Stored items
▽

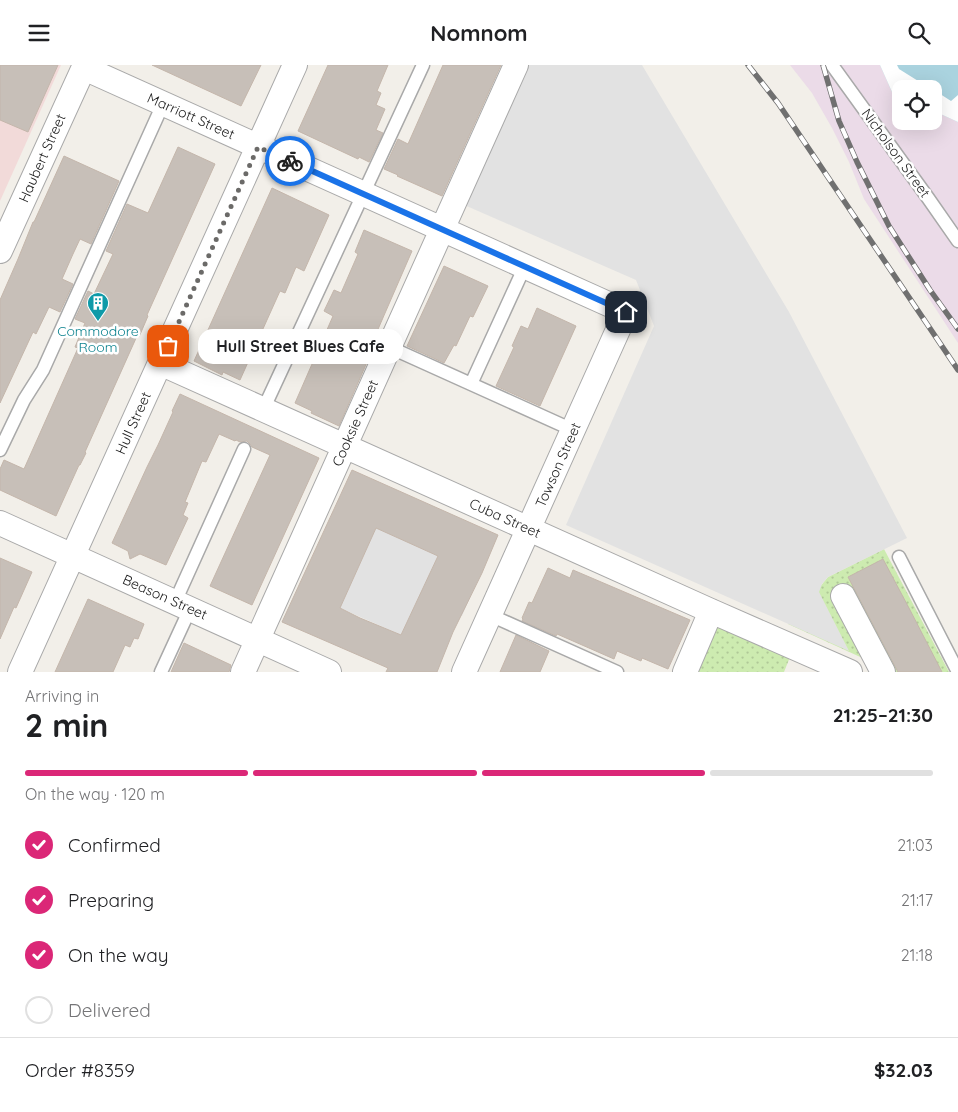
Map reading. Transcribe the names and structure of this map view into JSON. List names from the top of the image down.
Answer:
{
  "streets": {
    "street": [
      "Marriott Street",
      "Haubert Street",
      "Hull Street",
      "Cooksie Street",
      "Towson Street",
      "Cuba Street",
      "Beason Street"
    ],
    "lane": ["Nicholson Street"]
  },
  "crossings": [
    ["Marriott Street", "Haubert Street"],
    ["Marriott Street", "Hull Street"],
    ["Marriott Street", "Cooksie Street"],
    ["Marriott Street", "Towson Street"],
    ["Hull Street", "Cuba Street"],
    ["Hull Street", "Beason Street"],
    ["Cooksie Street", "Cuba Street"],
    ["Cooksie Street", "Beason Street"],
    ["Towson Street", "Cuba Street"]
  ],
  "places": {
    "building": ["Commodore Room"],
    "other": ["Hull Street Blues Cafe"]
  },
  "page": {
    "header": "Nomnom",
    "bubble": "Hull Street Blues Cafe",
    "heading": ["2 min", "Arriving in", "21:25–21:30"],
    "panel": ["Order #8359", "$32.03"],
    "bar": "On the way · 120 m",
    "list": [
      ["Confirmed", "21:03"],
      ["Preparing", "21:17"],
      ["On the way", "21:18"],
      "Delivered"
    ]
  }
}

△

Problem requirements. Write out all the entries exactly, except for the pictures.

Exercise output.
Map reading. Transcribe the names and structure of this map view into JSON. List names from the top of the image down.
Answer:
{
  "streets": {
    "street": [
      "Marriott Street",
      "Haubert Street",
      "Hull Street",
      "Cooksie Street",
      "Towson Street",
      "Cuba Street",
      "Beason Street"
    ],
    "lane": ["Nicholson Street"]
  },
  "crossings": [
    ["Marriott Street", "Haubert Street"],
    ["Marriott Street", "Hull Street"],
    ["Marriott Street", "Cooksie Street"],
    ["Marriott Street", "Towson Street"],
    ["Hull Street", "Cuba Street"],
    ["Hull Street", "Beason Street"],
    ["Cooksie Street", "Cuba Street"],
    ["Cooksie Street", "Beason Street"],
    ["Towson Street", "Cuba Street"]
  ],
  "places": {
    "building": ["Commodore Room"],
    "other": ["Hull Street Blues Cafe"]
  },
  "page": {
    "header": "Nomnom",
    "bubble": "Hull Street Blues Cafe",
    "heading": ["2 min", "Arriving in", "21:25–21:30"],
    "panel": ["Order #8359", "$32.03"],
    "bar": "On the way · 120 m",
    "list": [
      ["Confirmed", "21:03"],
      ["Preparing", "21:17"],
      ["On the way", "21:18"],
      "Delivered"
    ]
  }
}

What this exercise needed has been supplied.